On January 20, 2017, it was announced on the official website that the Kyokushinkan-related trademark was announced as a public property by the Kanto Shinetsu National Taxation Bureau. On February 7, the same year, with the withdrawal of the deputy director and several branch managers, Royama declared that he would work under the new system with the mission of continuing the will of President Oyama.

==Fighting style==
During his active career, he used Gedan mawashi geri, crescent kicks and fist thrusts as his main weapons.

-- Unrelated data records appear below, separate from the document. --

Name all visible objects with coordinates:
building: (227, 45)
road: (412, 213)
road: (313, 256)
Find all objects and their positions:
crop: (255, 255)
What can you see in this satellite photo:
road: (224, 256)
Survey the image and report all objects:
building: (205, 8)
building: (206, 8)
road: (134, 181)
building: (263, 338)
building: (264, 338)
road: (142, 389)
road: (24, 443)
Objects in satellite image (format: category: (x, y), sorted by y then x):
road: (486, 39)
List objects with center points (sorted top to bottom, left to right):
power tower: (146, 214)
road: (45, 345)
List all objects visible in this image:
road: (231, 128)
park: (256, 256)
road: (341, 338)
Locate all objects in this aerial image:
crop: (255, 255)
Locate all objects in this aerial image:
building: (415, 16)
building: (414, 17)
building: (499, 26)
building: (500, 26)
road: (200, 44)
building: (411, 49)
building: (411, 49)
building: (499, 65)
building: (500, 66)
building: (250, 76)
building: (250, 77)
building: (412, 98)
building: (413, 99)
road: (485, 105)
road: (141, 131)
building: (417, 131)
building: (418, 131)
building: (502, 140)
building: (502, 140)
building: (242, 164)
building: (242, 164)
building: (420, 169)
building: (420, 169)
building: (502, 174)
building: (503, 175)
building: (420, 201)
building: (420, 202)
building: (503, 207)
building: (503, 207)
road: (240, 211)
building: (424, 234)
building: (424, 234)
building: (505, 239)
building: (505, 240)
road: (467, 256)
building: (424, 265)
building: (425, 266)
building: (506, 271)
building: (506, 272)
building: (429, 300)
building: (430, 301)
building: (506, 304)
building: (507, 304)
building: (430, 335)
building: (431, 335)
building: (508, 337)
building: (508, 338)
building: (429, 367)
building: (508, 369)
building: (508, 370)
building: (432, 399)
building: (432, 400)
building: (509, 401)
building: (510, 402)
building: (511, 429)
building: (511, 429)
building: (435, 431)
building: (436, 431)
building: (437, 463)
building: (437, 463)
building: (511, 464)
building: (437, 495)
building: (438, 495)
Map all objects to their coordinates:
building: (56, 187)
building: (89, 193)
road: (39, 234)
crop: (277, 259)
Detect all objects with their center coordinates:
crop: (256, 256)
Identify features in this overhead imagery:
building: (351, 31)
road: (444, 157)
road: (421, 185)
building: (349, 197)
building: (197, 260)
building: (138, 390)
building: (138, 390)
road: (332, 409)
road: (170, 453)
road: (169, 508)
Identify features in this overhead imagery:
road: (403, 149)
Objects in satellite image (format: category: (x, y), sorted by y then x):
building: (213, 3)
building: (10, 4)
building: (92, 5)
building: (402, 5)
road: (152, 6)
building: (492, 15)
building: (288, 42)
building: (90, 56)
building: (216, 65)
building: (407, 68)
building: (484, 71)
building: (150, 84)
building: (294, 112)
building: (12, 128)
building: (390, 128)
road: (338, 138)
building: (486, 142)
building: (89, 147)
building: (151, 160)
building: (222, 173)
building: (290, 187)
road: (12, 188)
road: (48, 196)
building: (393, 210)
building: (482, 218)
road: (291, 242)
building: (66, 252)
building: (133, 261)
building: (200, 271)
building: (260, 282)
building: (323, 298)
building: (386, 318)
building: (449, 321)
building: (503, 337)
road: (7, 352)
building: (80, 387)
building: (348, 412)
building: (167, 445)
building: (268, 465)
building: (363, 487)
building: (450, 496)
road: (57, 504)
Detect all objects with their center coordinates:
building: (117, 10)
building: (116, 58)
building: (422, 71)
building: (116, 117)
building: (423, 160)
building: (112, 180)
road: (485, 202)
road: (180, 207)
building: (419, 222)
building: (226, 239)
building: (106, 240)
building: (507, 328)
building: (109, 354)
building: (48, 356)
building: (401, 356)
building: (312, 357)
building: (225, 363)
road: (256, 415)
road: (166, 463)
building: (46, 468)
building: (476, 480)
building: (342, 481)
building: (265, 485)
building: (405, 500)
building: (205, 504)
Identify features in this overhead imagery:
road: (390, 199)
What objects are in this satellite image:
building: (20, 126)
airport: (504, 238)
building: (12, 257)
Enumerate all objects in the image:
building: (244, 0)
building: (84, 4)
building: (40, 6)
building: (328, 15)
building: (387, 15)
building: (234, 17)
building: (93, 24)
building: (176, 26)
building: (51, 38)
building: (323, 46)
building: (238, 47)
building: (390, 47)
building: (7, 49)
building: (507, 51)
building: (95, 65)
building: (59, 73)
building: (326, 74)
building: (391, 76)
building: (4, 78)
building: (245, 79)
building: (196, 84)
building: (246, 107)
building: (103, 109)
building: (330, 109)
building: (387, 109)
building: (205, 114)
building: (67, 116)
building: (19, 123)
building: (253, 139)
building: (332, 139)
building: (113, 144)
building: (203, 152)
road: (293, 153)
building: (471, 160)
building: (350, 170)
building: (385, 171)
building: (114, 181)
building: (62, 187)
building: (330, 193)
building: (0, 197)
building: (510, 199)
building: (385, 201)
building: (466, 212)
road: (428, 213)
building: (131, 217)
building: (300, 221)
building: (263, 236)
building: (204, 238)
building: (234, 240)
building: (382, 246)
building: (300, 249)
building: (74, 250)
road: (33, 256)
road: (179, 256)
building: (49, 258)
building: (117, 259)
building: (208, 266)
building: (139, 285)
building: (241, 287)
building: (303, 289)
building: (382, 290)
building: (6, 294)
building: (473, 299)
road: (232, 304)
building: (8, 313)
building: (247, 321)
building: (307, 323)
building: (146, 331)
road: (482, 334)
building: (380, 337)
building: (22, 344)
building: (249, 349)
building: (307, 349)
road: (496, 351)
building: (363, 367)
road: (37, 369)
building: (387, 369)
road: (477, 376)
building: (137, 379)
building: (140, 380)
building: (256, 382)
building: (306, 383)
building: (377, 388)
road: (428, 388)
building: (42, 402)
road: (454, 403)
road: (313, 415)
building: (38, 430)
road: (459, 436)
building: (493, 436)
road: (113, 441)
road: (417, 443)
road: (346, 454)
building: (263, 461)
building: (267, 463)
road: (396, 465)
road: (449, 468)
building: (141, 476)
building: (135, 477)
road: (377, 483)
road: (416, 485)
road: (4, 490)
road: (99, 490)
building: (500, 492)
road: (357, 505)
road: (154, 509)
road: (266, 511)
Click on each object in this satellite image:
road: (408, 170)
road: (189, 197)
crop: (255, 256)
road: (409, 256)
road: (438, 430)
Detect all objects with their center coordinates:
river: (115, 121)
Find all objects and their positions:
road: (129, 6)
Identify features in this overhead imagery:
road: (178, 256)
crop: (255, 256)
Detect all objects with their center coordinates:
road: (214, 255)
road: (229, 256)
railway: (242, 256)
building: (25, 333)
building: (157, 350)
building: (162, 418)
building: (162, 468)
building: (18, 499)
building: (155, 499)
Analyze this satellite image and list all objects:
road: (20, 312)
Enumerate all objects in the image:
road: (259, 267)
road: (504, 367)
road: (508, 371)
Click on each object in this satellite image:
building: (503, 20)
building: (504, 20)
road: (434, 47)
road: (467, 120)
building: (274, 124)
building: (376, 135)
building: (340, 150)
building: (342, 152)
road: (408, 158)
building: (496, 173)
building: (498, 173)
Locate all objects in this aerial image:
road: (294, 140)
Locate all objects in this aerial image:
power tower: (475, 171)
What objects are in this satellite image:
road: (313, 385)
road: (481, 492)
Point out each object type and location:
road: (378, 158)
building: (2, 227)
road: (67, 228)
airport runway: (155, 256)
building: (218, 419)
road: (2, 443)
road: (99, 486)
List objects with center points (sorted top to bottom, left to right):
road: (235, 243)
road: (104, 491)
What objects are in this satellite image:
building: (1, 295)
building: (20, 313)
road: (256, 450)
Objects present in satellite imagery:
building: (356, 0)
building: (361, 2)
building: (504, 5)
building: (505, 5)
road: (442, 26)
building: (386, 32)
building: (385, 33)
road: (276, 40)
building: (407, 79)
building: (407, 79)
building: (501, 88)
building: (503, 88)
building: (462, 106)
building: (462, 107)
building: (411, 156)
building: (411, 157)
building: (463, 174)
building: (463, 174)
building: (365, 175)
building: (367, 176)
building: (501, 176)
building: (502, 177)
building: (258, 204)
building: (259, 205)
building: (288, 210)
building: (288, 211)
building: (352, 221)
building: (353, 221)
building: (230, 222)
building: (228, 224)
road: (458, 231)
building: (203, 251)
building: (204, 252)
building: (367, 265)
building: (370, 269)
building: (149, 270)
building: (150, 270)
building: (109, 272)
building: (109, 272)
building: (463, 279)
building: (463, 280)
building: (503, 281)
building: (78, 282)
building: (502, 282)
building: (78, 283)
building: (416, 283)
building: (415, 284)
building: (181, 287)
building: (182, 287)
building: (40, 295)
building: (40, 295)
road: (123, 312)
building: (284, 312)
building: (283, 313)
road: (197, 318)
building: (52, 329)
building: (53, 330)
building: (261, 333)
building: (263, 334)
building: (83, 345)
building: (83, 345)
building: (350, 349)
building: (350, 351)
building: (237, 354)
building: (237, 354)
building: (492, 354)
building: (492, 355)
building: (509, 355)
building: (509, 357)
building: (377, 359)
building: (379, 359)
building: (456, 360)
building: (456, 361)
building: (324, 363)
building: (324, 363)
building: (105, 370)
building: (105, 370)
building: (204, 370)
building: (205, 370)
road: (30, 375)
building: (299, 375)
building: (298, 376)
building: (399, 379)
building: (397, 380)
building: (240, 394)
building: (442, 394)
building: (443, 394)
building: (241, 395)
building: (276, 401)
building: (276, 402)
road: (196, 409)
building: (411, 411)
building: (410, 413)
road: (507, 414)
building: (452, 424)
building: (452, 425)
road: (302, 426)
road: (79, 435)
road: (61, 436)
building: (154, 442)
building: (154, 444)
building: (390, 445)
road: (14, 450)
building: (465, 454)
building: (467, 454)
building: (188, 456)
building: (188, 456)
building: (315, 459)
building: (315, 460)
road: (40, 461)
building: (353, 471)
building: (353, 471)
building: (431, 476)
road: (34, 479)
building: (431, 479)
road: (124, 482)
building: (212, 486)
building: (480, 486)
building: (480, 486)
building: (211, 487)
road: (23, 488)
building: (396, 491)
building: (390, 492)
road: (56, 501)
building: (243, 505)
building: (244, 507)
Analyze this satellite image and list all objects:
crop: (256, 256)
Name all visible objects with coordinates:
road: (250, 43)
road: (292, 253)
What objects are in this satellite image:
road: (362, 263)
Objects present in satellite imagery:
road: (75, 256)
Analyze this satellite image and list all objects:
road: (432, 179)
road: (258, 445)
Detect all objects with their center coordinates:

His use of low roundhouse kicks earned him the nickname "Low Kick Royama".

==Tournament history==
- 5th Open Tournament All Japan Karatedo Championships (1973) - Winner (defeated Terutomo Yamazaki by decision)
- 6th All Japan Karatedo Championship (1974) - 3rd place (lost to Takashi Azuma)
- 1st Open Tournament World Open Karate Championship (1975) - 2nd Place (lost to Katsuaki Satō by decision)
- 2nd World Open Karate Championship (1979) - Advanced to the 2nd round before withdrawing from competition

==Books==
- Lifelong Karate-do - In Search of True Strength (Sports Life, 1980)
- New Lifelong Karate-do (Critique, 1996)
- My Martial Arts Karate (Gakken 1996)
- Recommendation of martial arts (Kitensha 1997)
- What is Karate - My Lifelong Karate-do (Kitensha 1998)
- Daily study-Kyokushin Karate Kyokushin (Kyokushin 2000)
- Actual Battle Secrets: Hatsuo Royama's Karate Secrets (Kitensha 2001)
- The royal road to live in the truest (co-authored by Tsuyoshi Hiroshige, Chikuma Shubansha, 2004)
- Dawn of Shin-Oyama Dojo Gokushinkan (co-authored by Tsuyoshi Hiroshige, Sakuranohana Publishing, 2003)
- Living in the royal road - Recommendation of the new samurai road (co-authored by Tsuyoshi Hiroshige, Chikuma Shubansha, 2004)
- Karate-do learned from molds of Karate-do (Kitensha 2005)
- Introduction to Kyokushin Hand Practice (Oizumi Shoten, 2007)
- Introduction to Junior Kyokushin Kyokushin-Kyokushin Kyokushin strengthens the mind and body (Natsumesha 2007)

==Film appearances==
- Kenka karate gokushin-ken (a.k.a. Champion of Death) (1975, Tōei) - as himself
- Chijōsaikyōnokarate shiri - as himself

==Honors==
- In 2024, Kaicho Hatsuo Royama was awarded the Life time Achievement Award by Black Belt Magazine.